Future progress will depend less on isolated case series and more on collaborative, registry-embedded research. Large contemporary datasets, including extracorporeal support registries, have already demonstrated the value of multicentre aggregation in refining patient selection and timing strategies [10]. Extending such collaborative frameworks to include standardised documentation of shock stage, timing intervals, anatomical characteristics, and support strategies would permit more robust comparative analyses. Structured implementation tools, such as the STABLE framework, may facilitate such harmonisation by ensuring that key physiological variables are consistently captured across centres.

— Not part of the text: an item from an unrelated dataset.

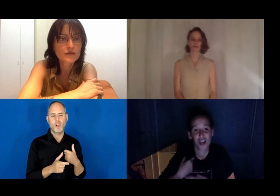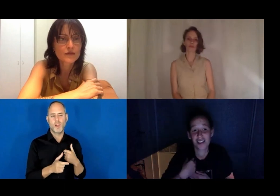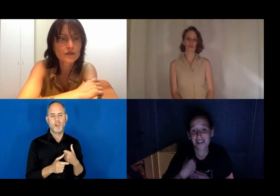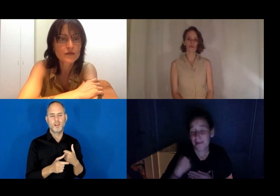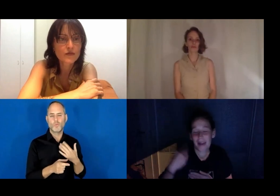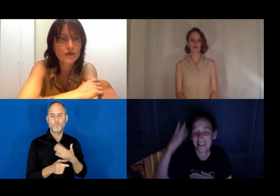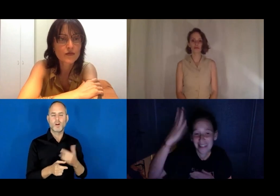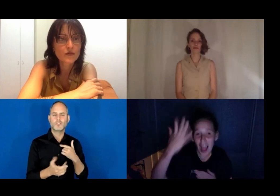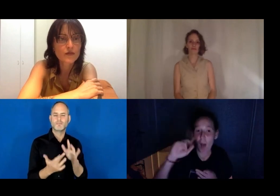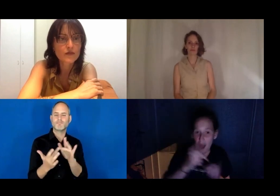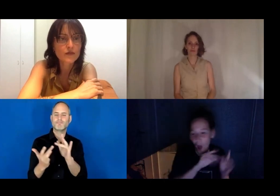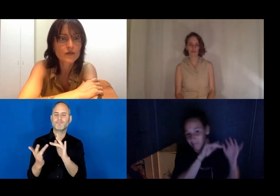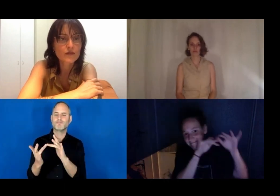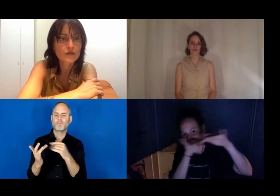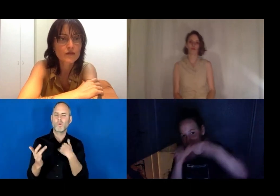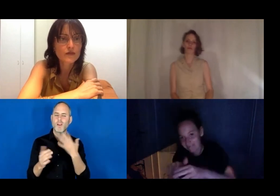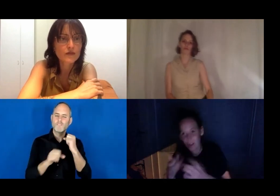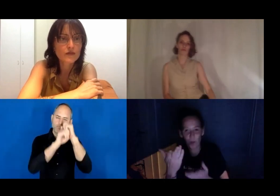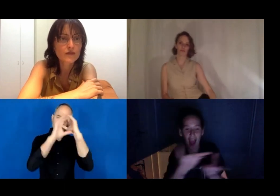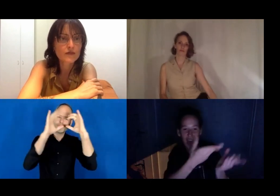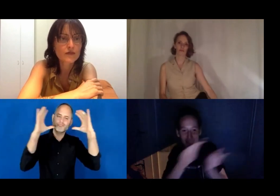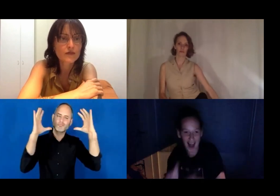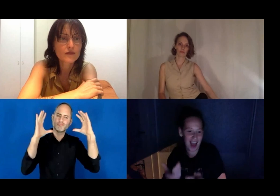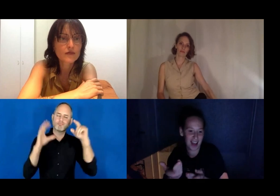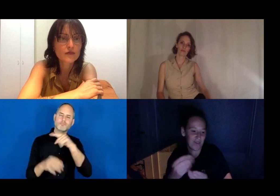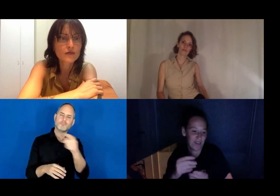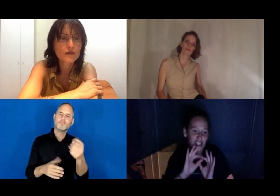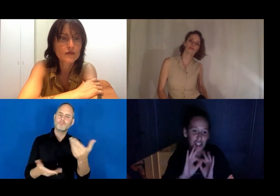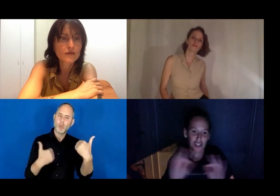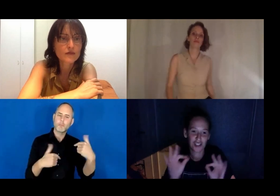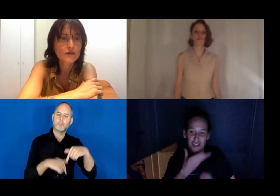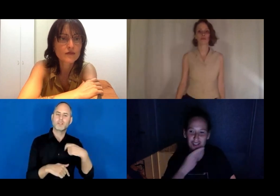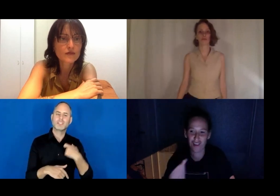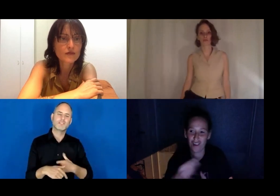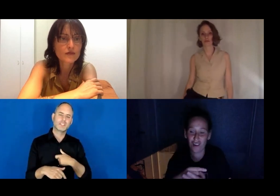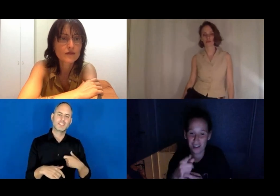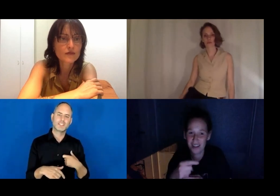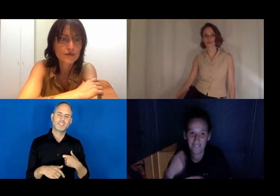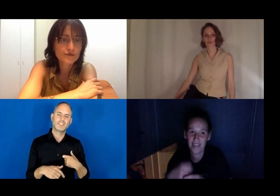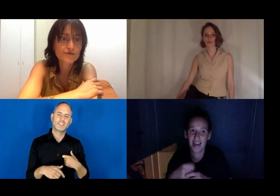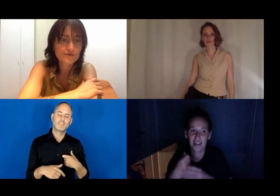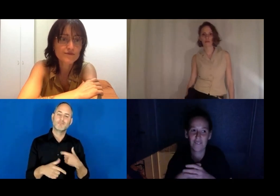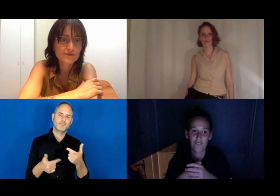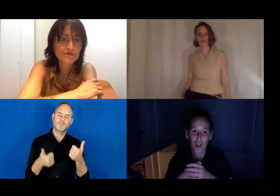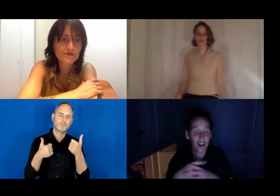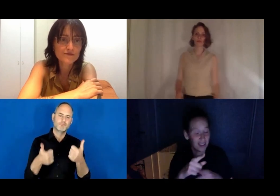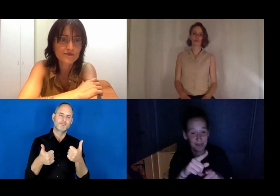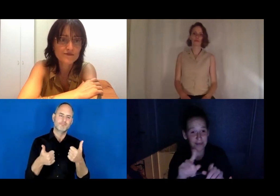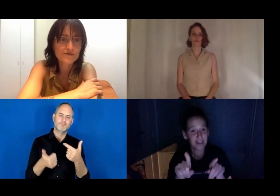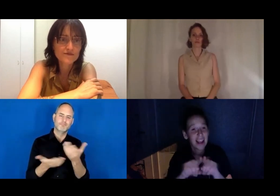And probably have another event to share your thoughts. I really want to spread your ideas here in Switzerland, too.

Ultimately, reducing mortality in post-infarction mechanical complications will require integration rather than innovation alone: early recognition, disciplined shock staging, appropriate mechanical support, timely definitive repair, and system-level coordination. While definitive randomised trials may remain challenging in this rare population, harmonised registries and adaptive observational studies offer a realistic path forward [1,6,10].
9. Conclusions
Mechanical complications after acute myocardial infarction remain among the most lethal emergencies in contemporary cardiology. Although their incidence has declined, mortality continues to be driven primarily by cardiogenic shock and delays in definitive management [1,2,3]. Across ventricular septal rupture, free-wall rupture, and papillary muscle rupture, anatomical correction is essential, yet survival is determined largely by hemodynamic trajectory and the capacity to stabilise organ perfusion.
A management strategy anchored in structured shock staging, objective assessment of response to mechanical circulatory support, and careful alignment of timing with infarct biology offers a pragmatic and reproducible framework [2,9]. By integrating these elements across all three lesion types, clinicians may reduce therapeutic ambiguity and improve consistency of care.

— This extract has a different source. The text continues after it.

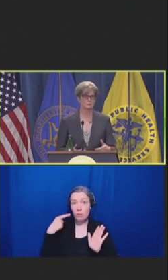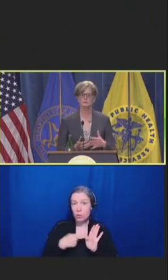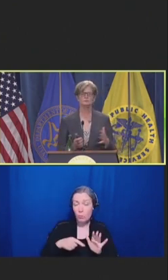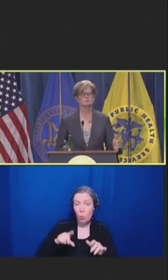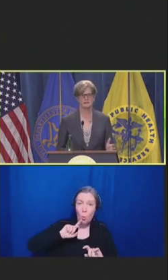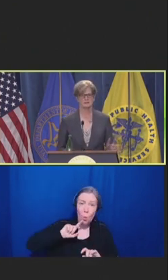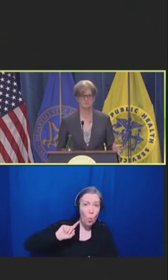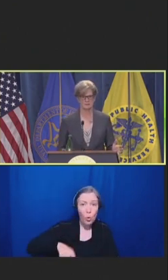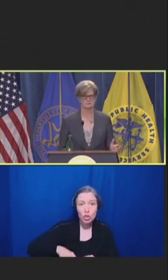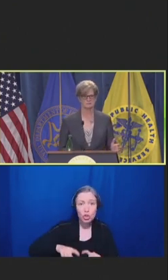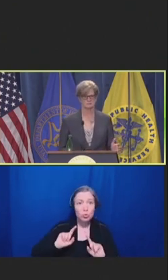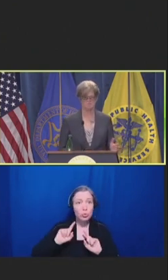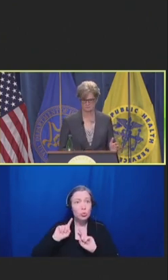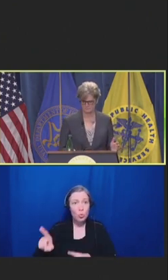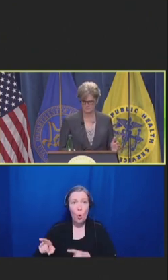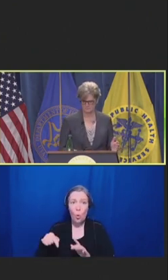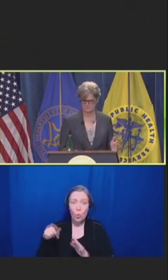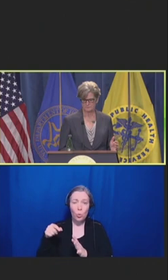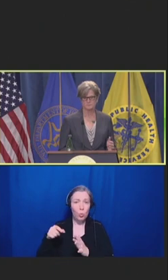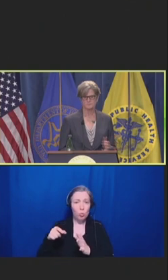We don't do that in medicine.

The STABLE Framework is proposed as a bedside implementation tool to support daily reassessment and heart-team communication rather than as a predictive model. It should be interpreted as a structured clinical framework and not as a validated risk stratification score. Prospective validation and multinational registry collaboration will be necessary to refine thresholds and optimise patient selection [10,11,12]. Until such data emerge, disciplined physiology-guided triage remains the most defensible approach in this high-risk population.